The second disc is a treat for Hope-watchers out there, with forgotten and incomplete takes to help boost the cult of Hope. Bird had his Ornithology, Gillespie devoted a lifetime to studying Anthropology, and Hope, hope is a statement of intent, let's call it Reflexology. He's fully charged on the remaining tracks, including the wonderful 'Toothsome Threesome' of course. A title to kill for, it says all you need to know about the trio format. The trio as a rare thing, pick it too soon and it will crumble in your hands. Ayler, Hampton Hawes, Monk, Cecil Taylor, all explored the format's riches. The players here had the eye and the ear adjusted to micro-proportions.
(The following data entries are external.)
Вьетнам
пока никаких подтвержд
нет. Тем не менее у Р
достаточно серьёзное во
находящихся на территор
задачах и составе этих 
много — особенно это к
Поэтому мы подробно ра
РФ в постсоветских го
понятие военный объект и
Also here is 'Something For Kenny,' trading under the alternate title of 'If I Could, I Would.' Who the mysterious Kenny was remains a mystery. Kenny Dorham perhaps? Kenny's OK, and he had the kudos to produce a string of albums for Blue Note, but he sacrificed some of the enigma to achieve those ends. Elmo allows himself a wry smile at his soul brother's fortune. If he could, he would, but meantime, here's a knockout sock on your glass jaw. A kicker conspiracy of mine, borne out I feel by the next track's title 'Punch That.' I'm still working on the other mystery title, 'Vi-Ann.' Another coded reference, to French jazz obsessive and all-round scourge of the establishment, Boris Vian I'd venture. Vian spent a lifetime refining his take on nihilistic entropy, a crash and burn Céline in permanent meltdown. Canongate have reissued his journey to the corners of noir, as I Spit on Your Graves. All the while, most of Woolrich's dark madness and everything by William Lindsay Gresham languish long out of print, but that's a different story. For the moment, Elmo's brand of jelly roll is enough to be going on with. You could be posted to the fringes of Siberia, enduring a real winter, but this is music of real uplift, toothsome and as hard-boiled as it needs to be.